The payment by the depositary shall be made to the Party of the First Part or to its order. All persons, firms or corporations contracting with First Party for any of the matters or things relating to said repairs, shall do so upon the condition that they are *19 to be paid only out of the funds as provided under the terms of this contract. Any portion of said deposit or deposits so made by Party of the Second Part remaining after the completion of the work, shall upon certification of the City Engineer, Party of the First Part, be returned by said Commerce Trust Company, to Party of the Second Part."
All other provisions of said contract shall remain in effect.
IN WITNESS WHEREOF, the City of Kansas City, Kansas, as successor in interest to the City of Rosedale, Kansas, has caused this agreement to be executed by its Mayor and attested by its City Clerk, and the City of Kansas City, Missouri, has caused the same to be executed by its Mayor and attested by its City Clerk, all pursuant to Ordinances duly enacted by said representative cities.NOTES
 Defendant argues that the 1955 agreement (Appendix B) somehow changes this result inasmuch as pollution controls were allegedly foreseeable at that time.

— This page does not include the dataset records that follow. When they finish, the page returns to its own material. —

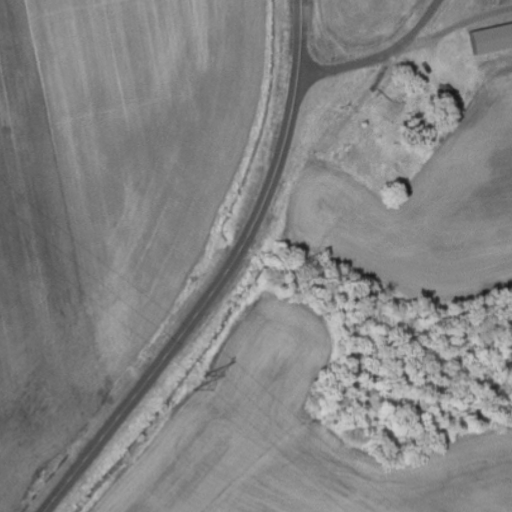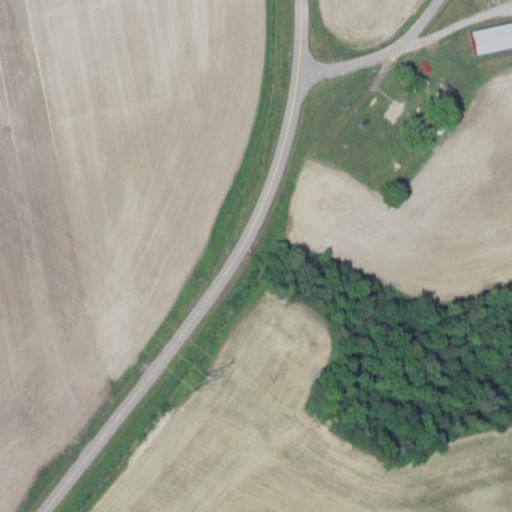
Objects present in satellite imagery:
building: (494, 40)
road: (380, 57)
road: (223, 278)
power tower: (203, 383)
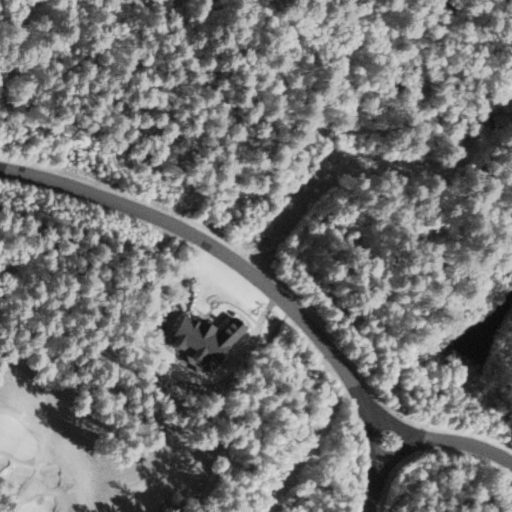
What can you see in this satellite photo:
road: (200, 241)
building: (199, 339)
road: (366, 406)
road: (357, 413)
road: (407, 431)
road: (394, 433)
park: (90, 435)
road: (409, 443)
road: (470, 449)
road: (364, 469)
road: (374, 474)
road: (359, 502)
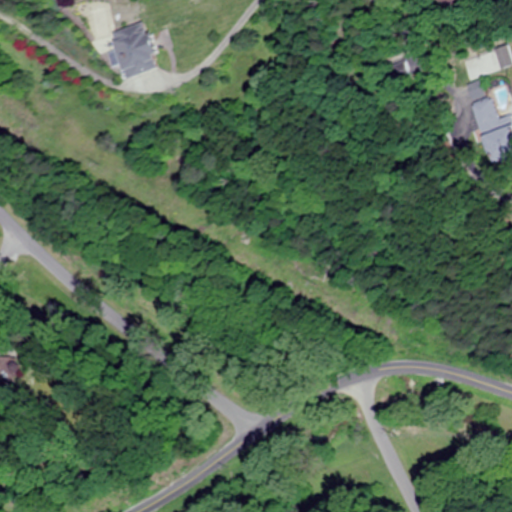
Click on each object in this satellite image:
building: (131, 49)
road: (10, 249)
road: (122, 330)
road: (307, 398)
road: (383, 444)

Defendant has not articulated any theory to support this claim, and we conclude that any argument in that regard is without merit.
 In its brief in support of its motion for summary judgment, defendant argues that:
Factually, the plaintiff, Kansas City, Missouri, has not established that the Administrator has made a determination that those recipients of services under the 1917 contract are within Kansas City, Missouri's jurisdiction, or that Kansas City, Missouri has the legal capability of enforcing its regulations upon recipients extraterritorial to its boundaries without some contractual relationship with those recipients.

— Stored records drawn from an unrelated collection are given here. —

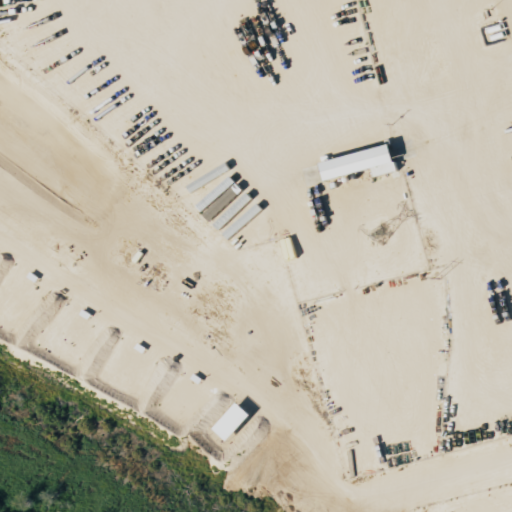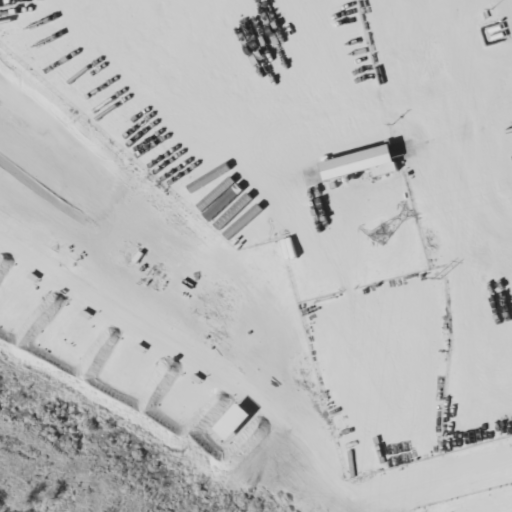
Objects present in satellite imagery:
building: (368, 163)
power tower: (381, 235)
power tower: (436, 279)
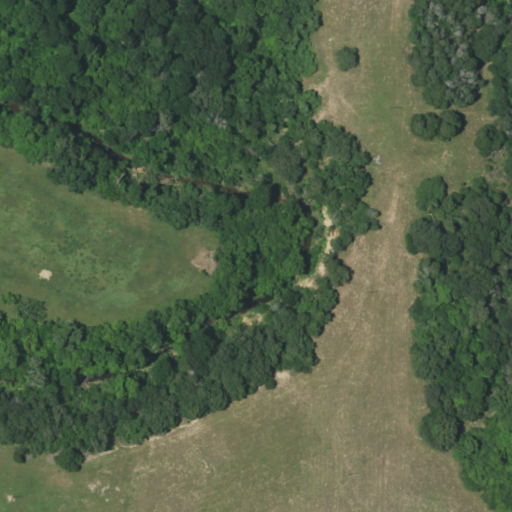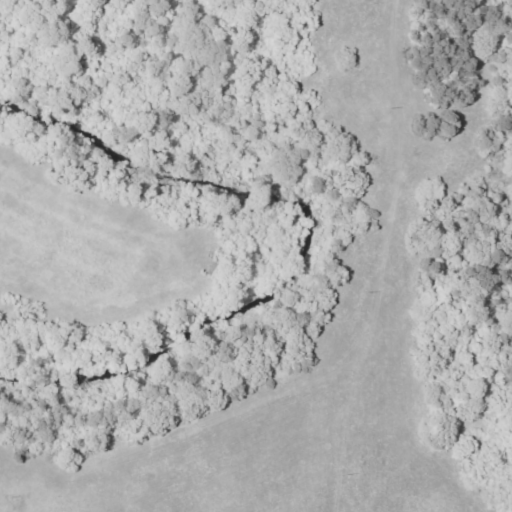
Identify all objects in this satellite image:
road: (399, 162)
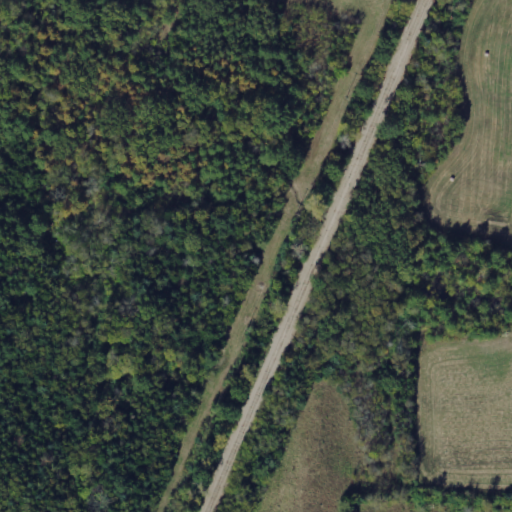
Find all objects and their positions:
railway: (314, 255)
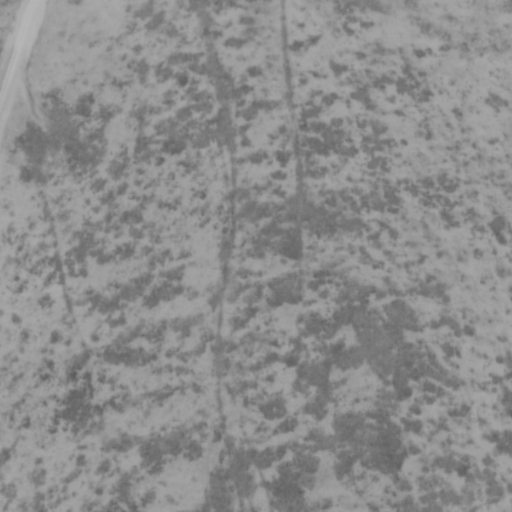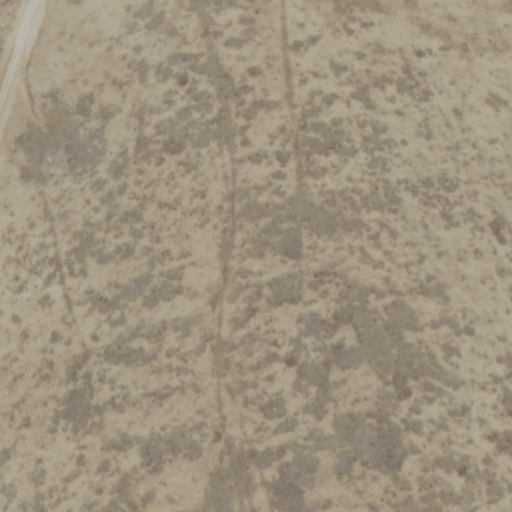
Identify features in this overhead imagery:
road: (21, 107)
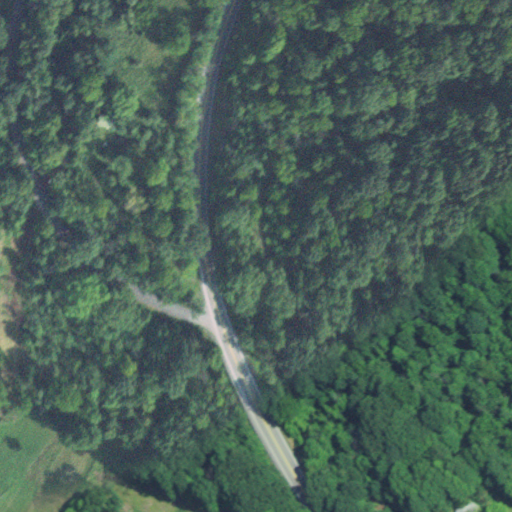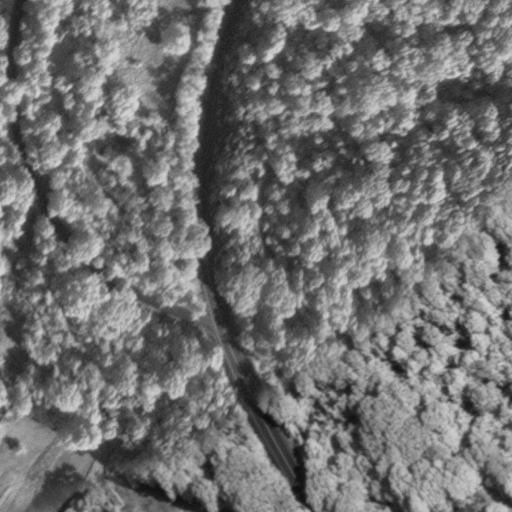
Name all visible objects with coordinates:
road: (46, 209)
road: (213, 264)
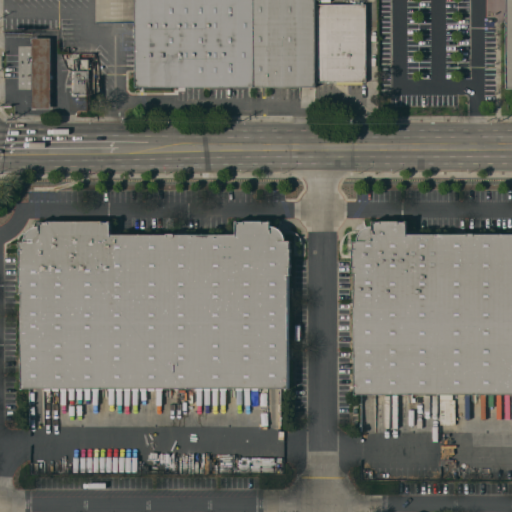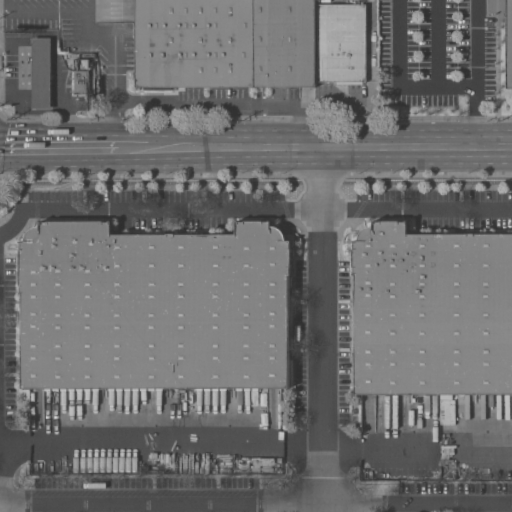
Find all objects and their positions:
building: (325, 1)
road: (103, 32)
road: (446, 33)
building: (508, 42)
building: (247, 43)
building: (251, 43)
building: (505, 43)
building: (85, 60)
building: (38, 71)
gas station: (37, 72)
building: (40, 73)
building: (80, 82)
building: (81, 82)
road: (458, 85)
road: (230, 103)
road: (2, 114)
road: (57, 146)
road: (313, 148)
road: (321, 209)
building: (153, 308)
building: (431, 312)
building: (158, 329)
building: (434, 330)
road: (456, 382)
building: (280, 436)
road: (165, 504)
road: (418, 505)
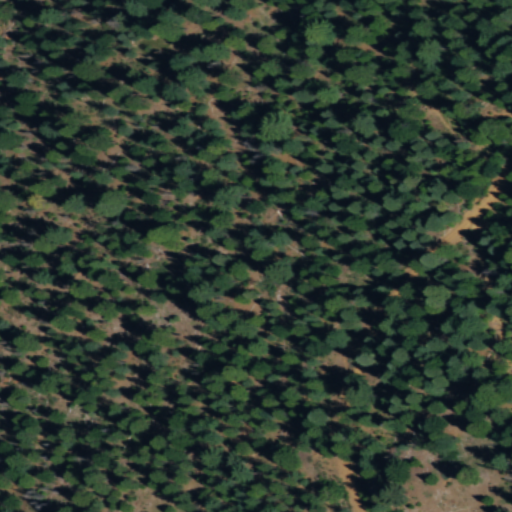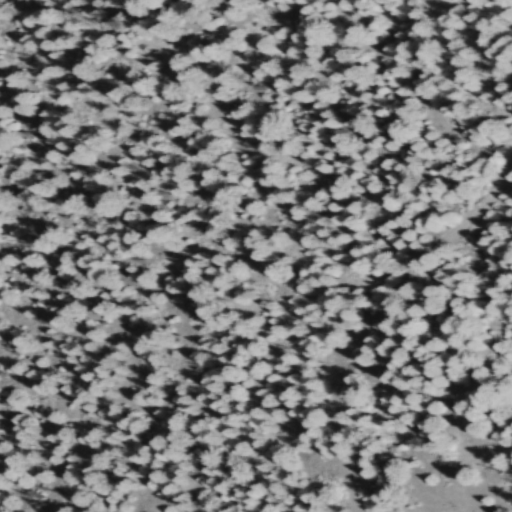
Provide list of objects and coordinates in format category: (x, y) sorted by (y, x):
road: (339, 297)
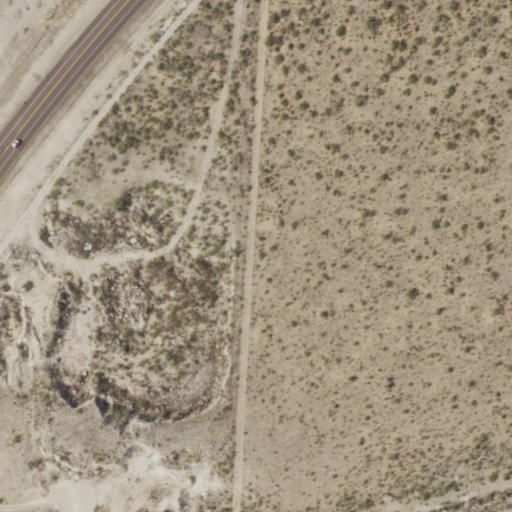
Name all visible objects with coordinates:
road: (72, 86)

Without such a factual determination by the Administrator of K.P.A. the question arises as to whether Kansas City, Missouri has any standing to claim any loss past, present or future which is prefaced on the section quoted above.
We find that argument to be untenable in light of the admission made in defendant's answer. We further find and conclude that, even assuming no cut-off in federal funds would result, the added expense imposed on plaintiff to treat defendant's sewage is required by law and is so substantial as to require that plaintiff's duty of performance be discharged.